FESTUS – As a member of the Missouri Baptist Convention Executive Board, Stephanie Wood-Bliven gets to see and hear the value of Baptist cooperation. But the member of Faith Baptist, Festus didn’t need to be a part of the MBC board to know first-hand about the genius of the Cooperative Program; she’s lived it.
The Cooperative Program is Southern Baptists’ unified plan of giving to missions. Cooperating Southern Baptist churches give a percentage of their undesignated receipts in support of their respective state convention which in turn send funds on to the Southern Baptist Convention’s missions and ministries. To borrow a phrase from Acts 1:8, an individual’s gift helps take the gospel to Jerusalem, Judea, and to the uttermost parts of the earth.
Answering the call
Stephanie’s parents – Bill and Beverly Curp – both felt the call to ministry in high school. They graduated from Southwest Baptist College (now University), before moving to Midwestern Baptist Theological Seminary in Kansas City. After pastoring in nearby Turney, they felt God’s call again and applied to the Foreign Mission Board (now known as the International Mission Board – IMB). In 1972, they all picked up and moved to Ethiopia, on the east coast of Africa.
Ethiopia and Kenya
Stephanie and her siblings went to a school for missionaries’ children while their parents boned up on the local languages. Bill would ultimately become the business manager for all the IMB personnel in the region. Each step of the way, Southern Baptists supported the family as they helped work to plant churches and disciple leaders in Addis Ababa, Ethiopia. That also means support when things don’t go as planned.
Two years after the Curps took their assignment, the Marxist-Leninist Derg staged a coup d’état against the government, plunging the nation into civil war. (Stephanie’s family went to school with Emperor Haile Selassie’s grandchildren, and her brother was in the same class as Selassie’s grandson when he was taken away and imprisoned.) Bill was in Yemen assisting other missionaries when rebels assassinated 30 cabinet ministers.
“I remember sitting in the living room with my mom,” Stephanie told The Pathway. “I can vividly remember every gunshot that night.”
He returned home safely, and the family and their fellow missionaries continued in their work for two more years, before returning to the United States on furlough, discouraged that they probably would never be able to return to where they felt God had called them.
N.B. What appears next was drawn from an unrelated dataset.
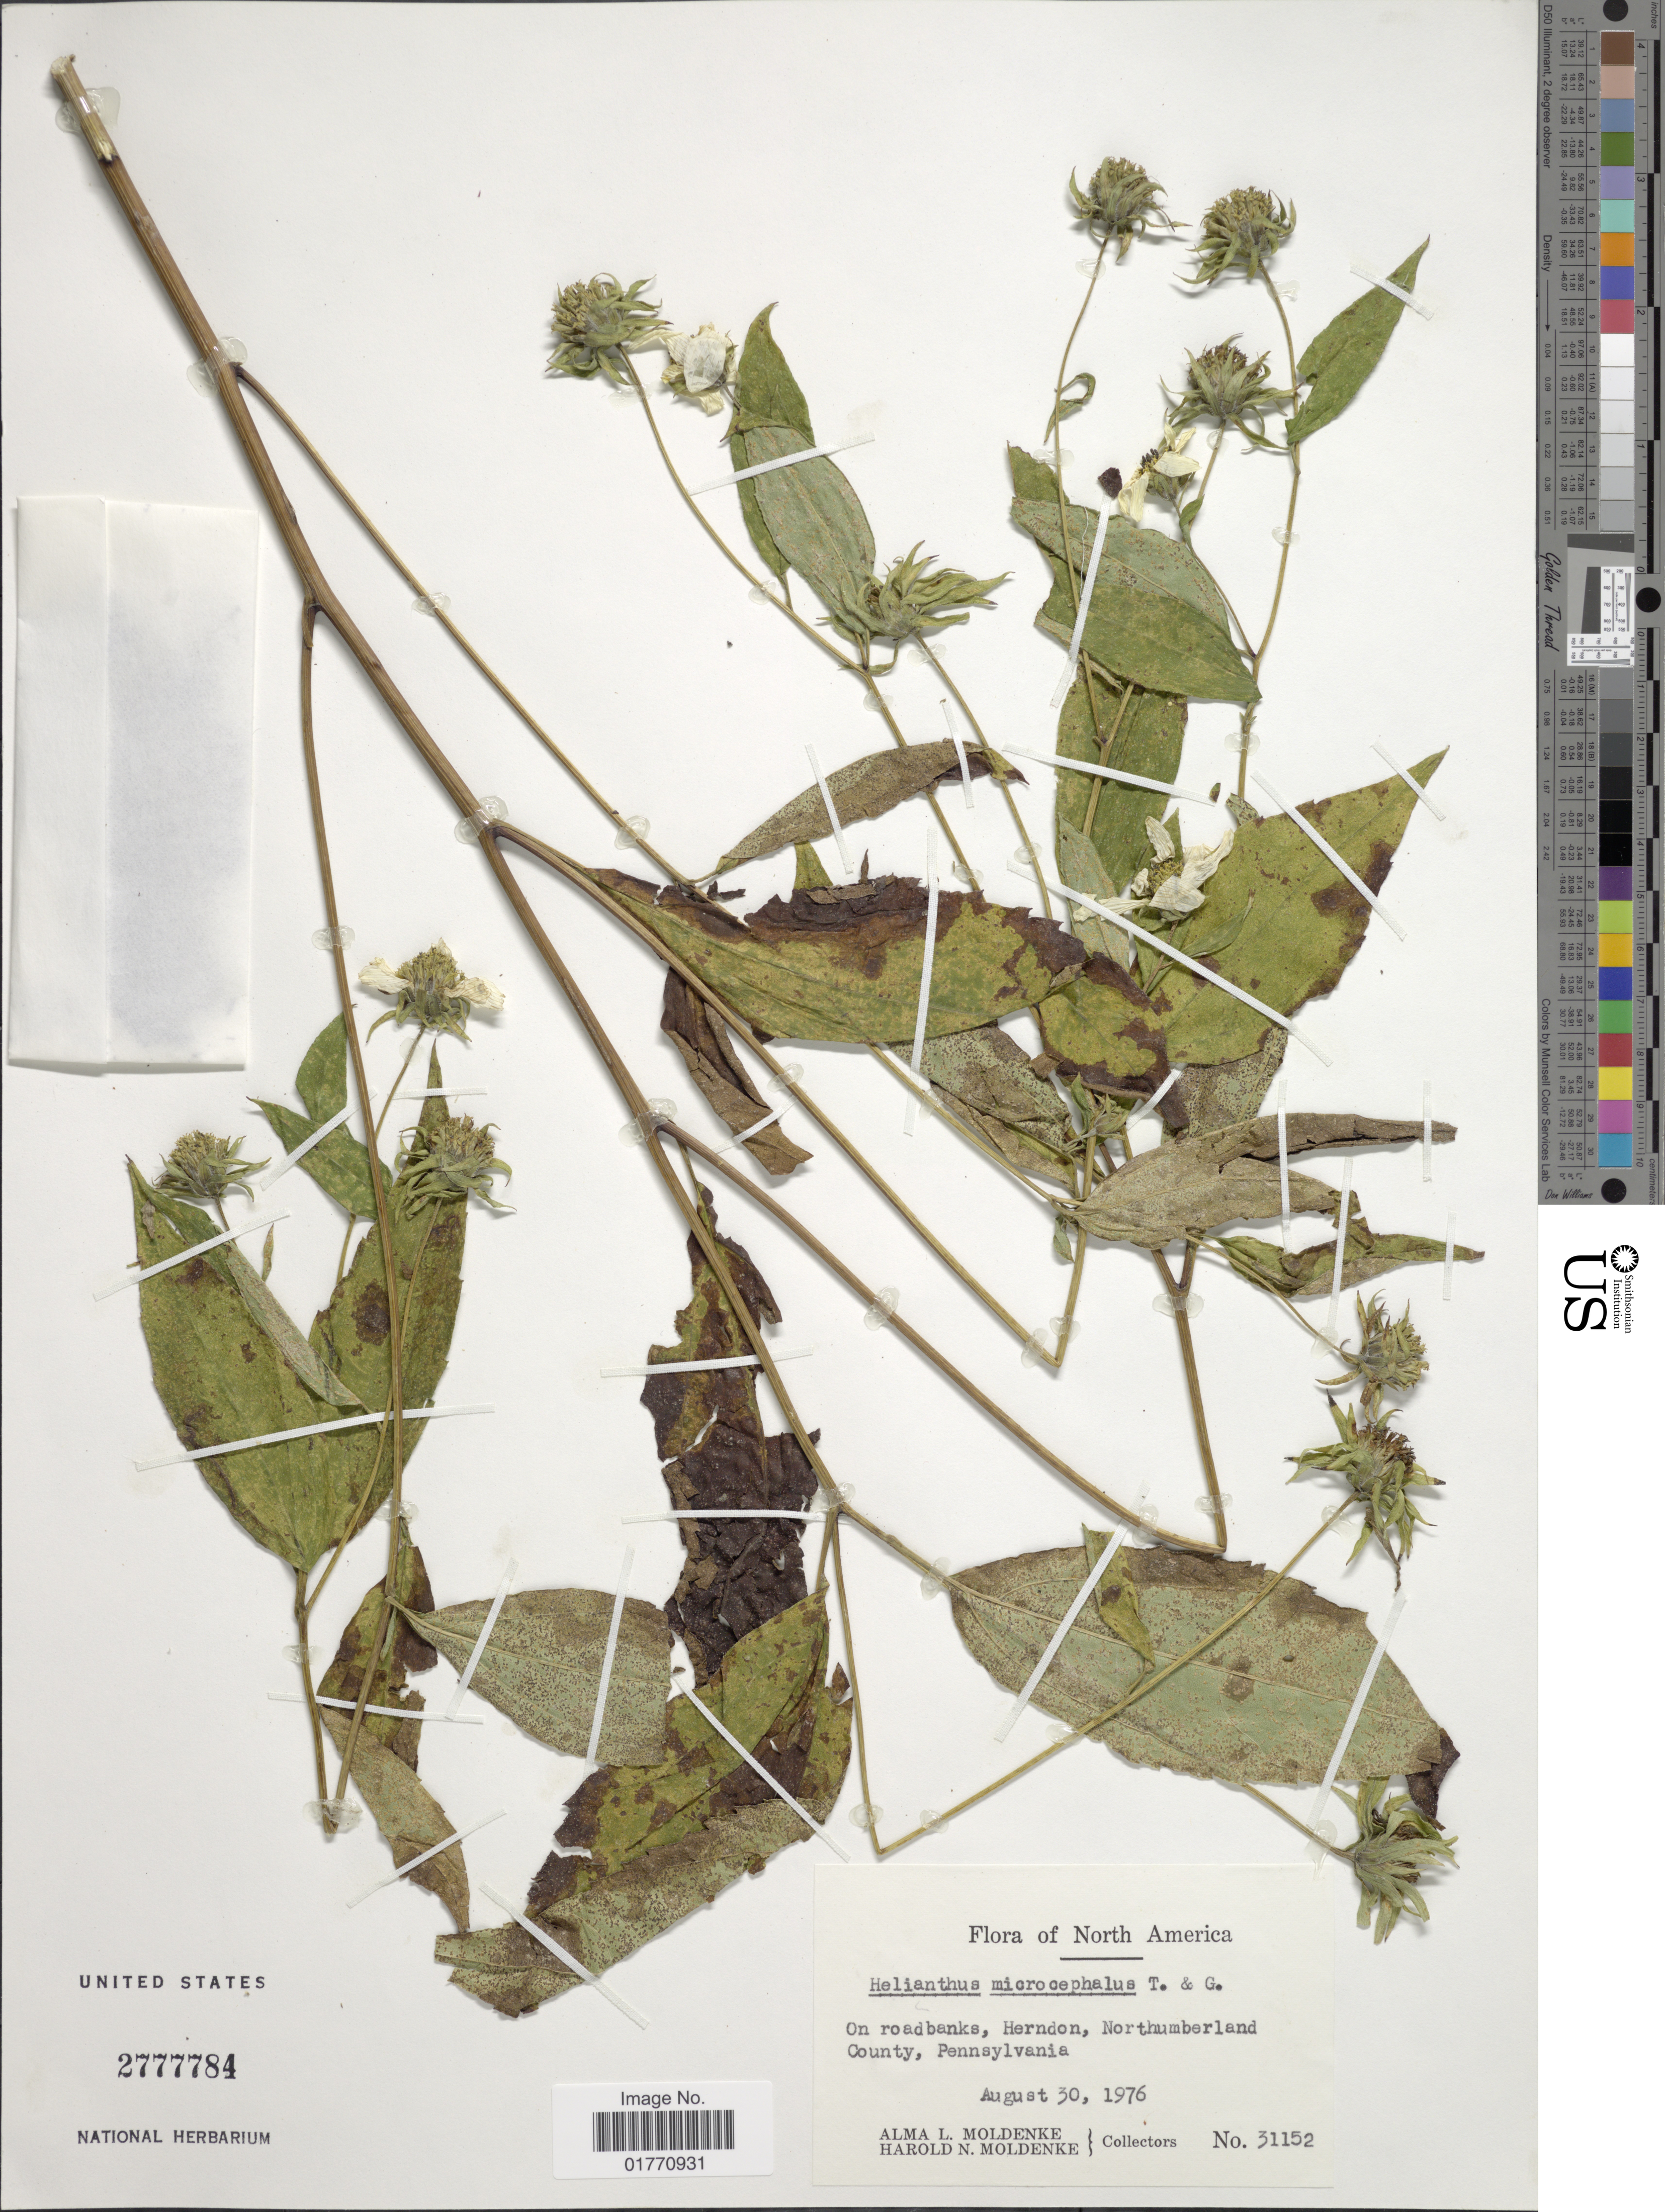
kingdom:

They had what they could carry in their suitcases, but never again saw any of their possessions they’d left behind in Ethiopia.
But God wasn’t done using the Curp family just yet. When the opportunity arose to help plant churches in Kenya, Southern Baptists again sent the family into the field. Bill ran the Brackenhurst Baptist Conference Center just outside of Nairobi. Though Stephanie and her siblings would return to the States for college, her parents continued to serve on behalf of Southern Baptists there until 1994.
Continued support
Stephanie attended William Jewell College (which at the time was affiliated with the Missouri Baptist Convention) on a scholarship funded by Southern Baptists. Though her family had lived through a civil war and other challenges, it wasn’t until Stephanie came back that to the States that she every really felt fear.
“I was terrified something would happen to my family,” she said. “I spent many, many nights praying, asking God for their protection.”
Stephanie had seen the power of prayer, so it made sense that it would become her lifeline while she was thousands of miles away from her family.
“It was so ingrained in me that God was our protector. It’s amazing how many times things would happen to our family – near misses – and there was a direct correlation to somebody’s birthday when the WMU (Woman’s Missionary Union) was praying for us. There’s a direct line between things that happened in our lives and those prayer warriors. I grew up knowing that prayer was powerful.”
In 1994, Bill and Beverly returned home for good, and he became the director of missions for Jefferson Baptist Association until he retired in 2013. He also served as an IMB trustee and as a member of the Missouri Baptist Convention Executive Board. Stephanie later followed in his footsteps and is entering her sixth year on the MBC’s Executive Board.
A foundation of support
At the most recent meeting of the MBC’s board Aug. 21, Stephanie took a moment to make sure other board members were well aware of Cooperative Program promotional materials available to any church that wants them.
“As a child, you don’t really comprehend what’s going on around you, but I knew that my parents never had to worry about where we were going to live, what car they were going to drive, or how we were going to find medical care,” she told The Pathway. “We had the Cooperative Program.”
“I watched many times when a medical emergency would happen to an MK [missionary’s kid] and my dad would get them out of the country, often to South Africa or somewhere in Europe with better medical care. There was never any worry about how we were going to pay for it. But for so many of my friends’ families at the missionary school, that was a constant tension in their life. Most of them had to raise their own support. They might have had 50 churches supporting them, but one of them split or dissolved, their support dropped all of the sudden. It was not uncommon at all for them to have to leave the field to come back to the States to try to get more support. Whereas being Southern Baptist, there was a foundation that supported us and took care of us. All of that was provided through the Cooperative Program.”